Almost 18: Navigating the Emotional Rollercoaster of Raising a Teen on the Brink of Adulthood

elegant woman celebrating with roses and balloons

It doesn’t quite hit you until you’re filling out yet another university open day form or helping them apply for part-time jobs, when suddenly it’s there, staring back at you in bold: this is your child’s last year as a minor. Raising a teen means moments like this, watching the little person who once clutched your hand in the primary school car park now borrow your clothes, use all your make-up, mutter something unintelligible before 10 am, and keep one foot already out the door.

As my teenager edges closer to their 18th birthday and applying for universities, I find myself caught in this strange in-between: part pride, part panic. Pride, because they’ve become someone thoughtful, funny, independent (when it suits), and full of their own opinions. Panic, because, honestly, wasn’t it just last week I was labelling school cardigans and carrying her book bag?

Now we’re talking about universities, personal statements, and student loans. I’m trying to play it cool, but my heart lurches every time they mention open days or moving out. They’re planning their future, which is precisely what I raised them to do, but no one really prepares you for how fast it all comes around.

teenagers on vacation playing in water
Photo by Ron Lach on Pexels.com

The Myth of “Adulthood”

Turning 18 is a legal milestone, including voting, driving, working part-time, and university applications, but it doesn’t mean our kids suddenly have it all figured out. Honestly? Neither do most of us. But society tells them (and us) that adulthood begins now, and with it comes a landslide of expectations.

As a parent, it’s a strange shift. You go from making appointments and signing permission slips to watching them make their own decisions, some great, some questionable, and having to bite your tongue through most of it. There’s a grieving process here that no one talks about: grieving the phase of active parenting, the “mum knows best” years, and even the comfort of routine chaos.

Supporting Without Smothering

This phase requires a whole new parenting toolkit: less “fixer,” more “coach.” Less “Because I said so,” more “What do you think is the right move here?” It’s terrifying, especially when you can see a mistake looming a mile off. But letting them navigate those potholes is how they learn, and how we learn to let go.

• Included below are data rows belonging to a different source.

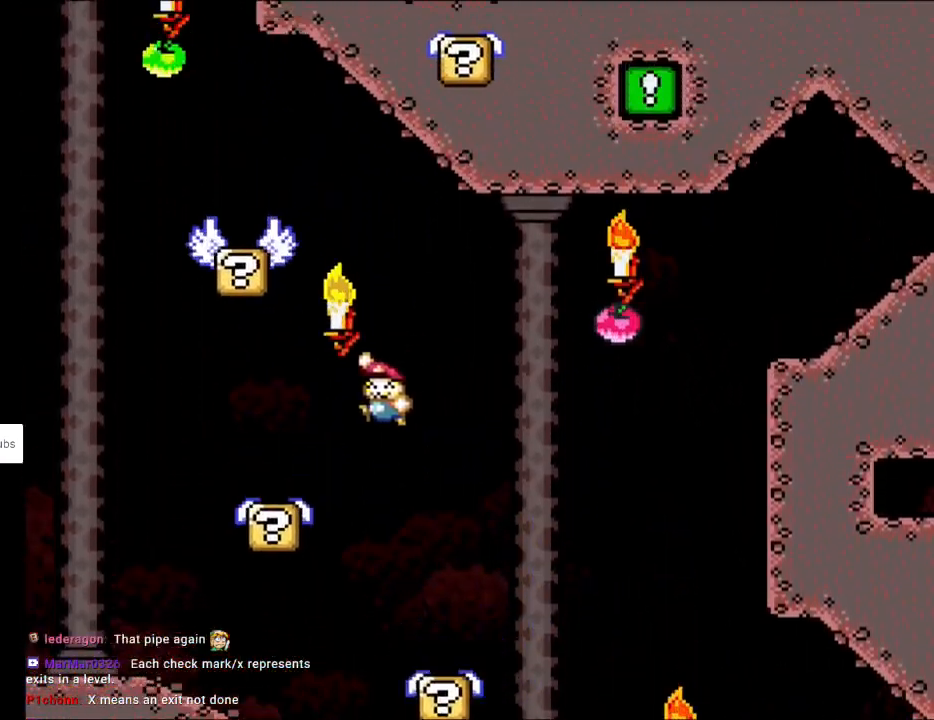
{"buttons": ["B", "Y", "DPAD_LEFT"], "events": [[267, "DPAD_UP", "down"], [283, "B", "down"], [283, "DPAD_LEFT", "up"], [317, "DPAD_RIGHT", "down"], [317, "DPAD_UP", "up"], [400, "DPAD_RIGHT", "up"], [400, "DPAD_UP", "down"], [417, "DPAD_LEFT", "down"], [433, "DPAD_UP", "up"]]}
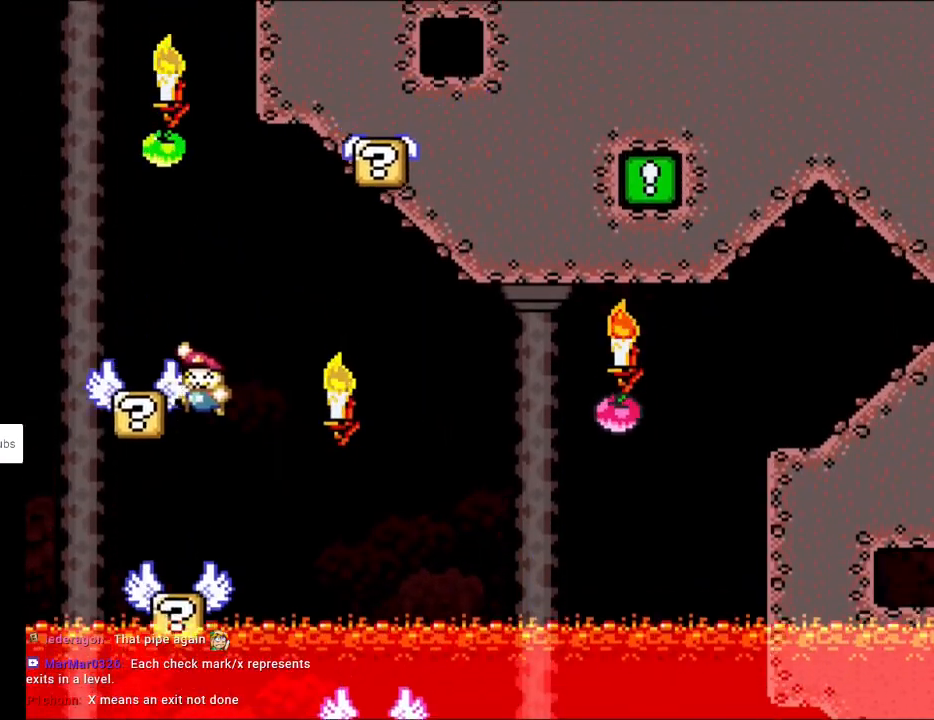
{"buttons": ["B", "Y", "DPAD_RIGHT"], "events": [[150, "B", "up"], [300, "DPAD_LEFT", "up"], [317, "DPAD_RIGHT", "down"], [350, "B", "down"]]}
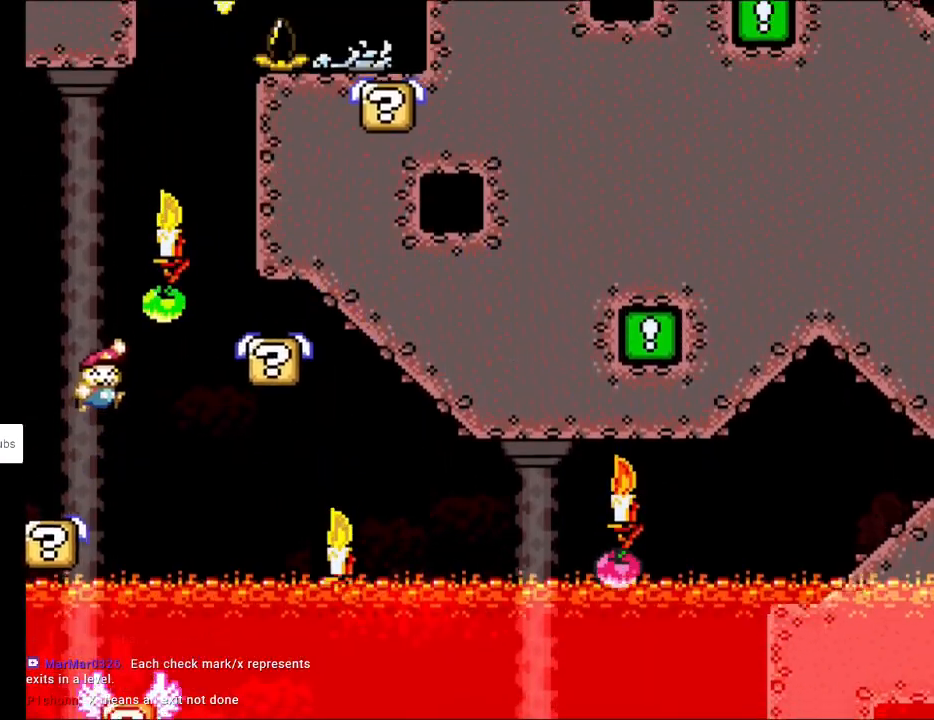
{"buttons": ["B", "Y"], "events": [[150, "B", "up"], [267, "DPAD_LEFT", "down"], [267, "DPAD_RIGHT", "up"], [267, "DPAD_UP", "down"], [300, "DPAD_UP", "up"], [333, "B", "down"], [367, "DPAD_UP", "down"], [417, "DPAD_UP", "up"], [433, "DPAD_LEFT", "up"]]}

I’ve found it helpful to frame my role as a guide, not a guard. Raising a teen has taught me that I can’t shield them from everything, but I can be their safety net, their sounding board, and, when needed, the voice of reason (even if they ignore it at first).

birthday woman blowing candles on cake during celebration
Photo by Davide De Giovanni on Pexels.com

Celebrating the Milestone

As their birthday approaches, the mood in our house has been a mix of excitement, reflection, and a bit of tension. They’re thinking about freedom, independence, and what comes next. I’m thinking about how to savour these last few months before the legal cut-off, knowing full well that while parenthood doesn’t end at 18, the dynamic does shift.

We’re planning a celebration, not just for the birthday itself but for everything this next chapter represents. It will not be a “goodbye to childhood,” but a “welcome to your future.”

Letting Yourself Feel It All

To any other parent riding this wave: it’s okay to feel a little lost. Raising a teen comes with moments of doubt, pride, and unexpected emotion. It’s okay to cry in the supermarket because you saw the biscuits they used to love at five. It’s okay to worry and hope and replay every parenting moment like a highlight reel. And it’s okay to be proud of them and yourself for getting this far.

Because 18 is just the beginning. For them and us.